Some of this equipment must still lie in Iraq. When found, it will be cited as clinching proof. Ultimate vindication. Confirmation of the BBC's perfidy. But their discovery will not exonerate the Prime Minister from the central charge against him: that he misled parliament and the people of Britain and took us to war under a false pretext.
To see this one need only compare the language being used by the Prime Minister today with that which he used in the Commons in the weeks leading up to the war. In the crucial debate on March 18, when he faced rebellion by Labour backbenchers, the PM said that Saddam had not accounted for '10,000 litres of anthrax and VX nerve agents, 6500 chemical munitions, at least 80 tons of mustard gas and possibly more than 10 times that amount; and unquantifiable amounts of sarin, botulinium toxin and a host of other biological poisons; and an entire Scud missile programme'.
The PM concluded: 'We are now asked seriously to accept that in the last few years -- contrary to all history, contrary to all intelligence -- Saddam decided unilaterally to destroy those weapons. I say that such a claim is palpably absurd.' Yet that palpable absurdity is precisely what we are expected to swallow now none of these weapons has been found.
As for the 45-minute warning -- that has been pinned on the intelligence service while Number 10 spins like a demented dervish in its efforts to explain the weapons gap. It now tells us that it expects only to find 'WMD programmes and the concrete products of those programmes', rather than real weapons. It insists the true justification of the war was humanitarian, which it wasn't. It is an Orwellian rewriting of history to claim at this late stage that we really went into Iraq to search for war graves.

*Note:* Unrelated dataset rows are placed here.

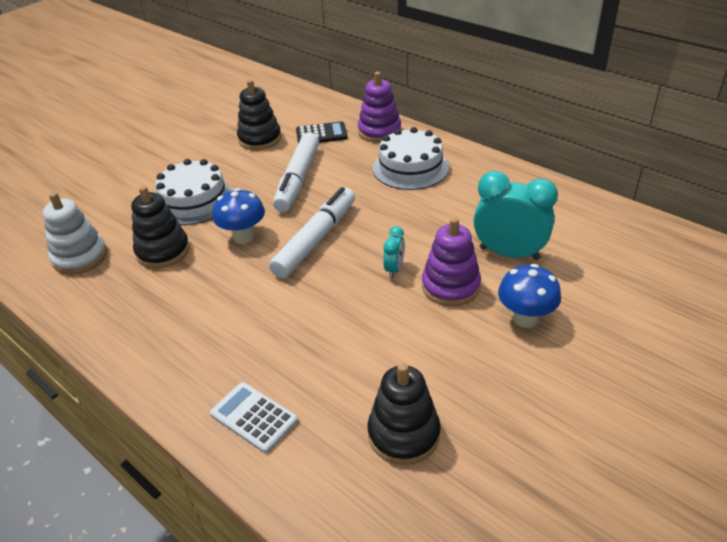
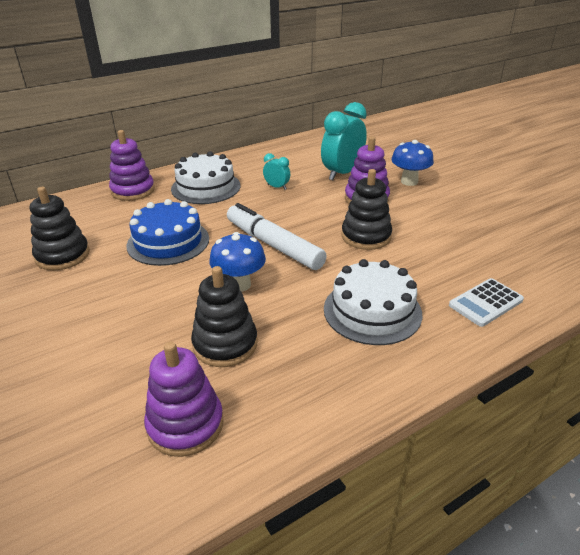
camera: 75 degrees left, 5 degrees down
white stacking toy [43,192,107,275] -> purple stacking toy [144,342,224,457]
white cake [155,159,233,225] -> white cake moved to [324,259,422,345]
white marker [273,132,319,212] -> blue cake [127,199,209,266]
black calculator [296,121,348,143] -> none
black stacking toy [368,363,441,465] -> black stacking toy moved to [341,169,392,250]
turquoise clock [383,226,405,278] -> turquoise clock moved to [263,153,290,190]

This matter could not be more serious. Many innocent people died as a result of this military misadventure as well as tens of thousands of Iraqi soldiers.
The UN was right to resist the rush to war. The case for a full judicial inquiry into how we invaded a sovereign country on the basis of faulty intelligence and in defiance of the international community is surely now unanswerable. We need another Scott Inquiry.
Tony Blair is losing public trust. Such a withdrawal of confidence by the people undermines government and makes any further military engagements almost unthinkable, as the former prime minister and Gulf war leader John Major says. Who will believe this lot again?
After months in denial, Labour MPs and ministers are beginning to realise that this could be as serious for Labour as the exchange rate mechanism debacle in 1992 was for the Tories. The Conservatives' reputation for economic competence never recovered. 'Phoney Tony' is similarly tainted. The only difference, perhaps, is that this time the fault is seen to lie with one man -- the PM -- rather than the government as a whole.
People could see that Blair was leading from the front on the war, and that the Labour Party never wished to follow him. In two of the biggest backbench rebellions in Commons history, Labour MPs showed their collective reluctance to endorse a war which seemed to be driven by a handful of Republican neo-conservatives.
This is why the situation is so dangerous for Blair and why some of his own MPs, like Brian Donohoe, are saying he may have to resign. This remains unthinkable to the Westminster village. But if it comes to a choice between the integrity of the Labour Party and the integrity of Tony Blair, who is to say which way most Labour MPs would jump?